# For what it's worth...



## MissingHer (Mar 14, 2010)

I've been on this site for a while and I've read many of the stories posted by people going through a separation or divorce. I'm currently separated (about 3 months). My wife gave me the "I love you but I'm not in love with you" about a year before she moved out. During that year, I did all I thought I could. I worked on my self as a father and person. I suggested counseling either for us together or for her as an individual. When she disagreed, I just started going by myself. I lost weight because I was stressed out. I hurt more than I ever have before and I just wanted my life to get back on track.
Background: I did find out my wife was talking to a married co-worker behind my back. Numerous phone calls usually placed when I wasn't around (even when we were on vacation together). I confronted her. The phone calls stopped but she still works with the guy. Went through all the wondering. Tried everything I could to figure out why this happened.
Since she never really gave me a solid reason, I just came up with my own in that I would close up emotionally when I was upset. I probably also didn't help as much with the kids as I should have. Those were both easy fixes. I feel I'm the best dad I can be these days.
After she moved out, I still contacted her quite a bit. I asked her what she wanted. I tried to set up dates. Nothing was working.
It has taken a while and maybe it's because I didn't want to let myself get to this stage, but these days I wake up feeling happy and content. I have two great kids, a good job and a lot of great friends that have been extremely supportive in this. I finally told myself that I can't go through life waiting for her. It was her decision to leave and it would be up to her to come back. If she told me she wanted to work on things, honestly I would have to force myself to work on things now whereas just last month, I would have been overjoyed at the thought of her moving back home.
I had the chance to talk to a female that is divorced recently. She basically asked me if I was ready to start dating. I told her not really. But we talked most of the night. She showed an interest in me and it did make me feel good to know that someday I'll be with someone that wants to be with me. It may be my wife but I'm not counting on it. Nothing progressed out of the talk with the female but at least I've made a new friend, someone that has gone through a divorce. 
So I just wanted to tell everyone on here that is going through "the worst time of your life," things get better if you let them. Focus on you (this is stated all over this site). Do things that you never had the chance to do before. Go on trips. Do whatever you want. If things work out between you and your spouse, great. You can look back at this period as a time to have fun. If not, at least you are putting yourself in a better place and preparing yourself for life without the person you thought was "the one." 
As a guy approaching age 34, I feel like I have a lot of life to live yet and I'm not going to live it feeling down because of one person's decision. We will always be connected because of the kids, but if she doesn't love me, I can't force her to. Someone out there will love me for who I am: a happy person, a good father and someone who believes in commitment (through thick and thin). I don't want to spend my 30's wondering if she will come back only to realize someday that I'm 40 (not that I'm saying 40 is old!) and still in the same spot. I would much rather focus on making myself happy.

Good luck to you all.


----------



## Hurtin' unit (Apr 13, 2010)

I'm with you! Almost 8 weeks now, 5 more days and it is. I wanted so badly to get back together, but knew if she waited too long that I would lose the desire. Didn't think it would be this soon, and after seeing her last weekend and doing some things for her and not even getting a thank you, it just made it clear to me. I have come to realize all the things that were wrong in our marriage, on my part and hers, and have changed myself. I believe that she just blames me and has not looked at her part of the whole mess, at least from what I gather from my kids and others. It's ok though, I am not worried about it, I am actually happy. Talked to some friends of mine that hadn't seen me for a few weeks and they said they hadn't seen me as happy in a long time. That's how I feel too. 

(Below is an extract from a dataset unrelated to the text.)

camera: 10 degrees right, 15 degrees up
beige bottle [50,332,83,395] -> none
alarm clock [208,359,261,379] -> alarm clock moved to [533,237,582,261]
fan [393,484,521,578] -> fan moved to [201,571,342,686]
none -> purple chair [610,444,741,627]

I always said that I would never give up on us, but have come to realize there is no us anymore, she gave up a long time ago. I think that is what most of the folks on here eventually realize too, that the other person gave up a long time ago.

I am closer everyday to my new life, and looking forward with excitement to it.


----------



## ganny76 (Jun 11, 2010)

You two give me hope. Thank you.


----------



## Scannerguard (Jan 26, 2010)

You are making the right decision. As a 41 year old male, you don't want to waste your 30's to a wife who sounds as "checked out" as my wife was.

I regret not making your decision earlier and yes, I have to tip it to the fact I am happier now. But I miss her as you do too.


----------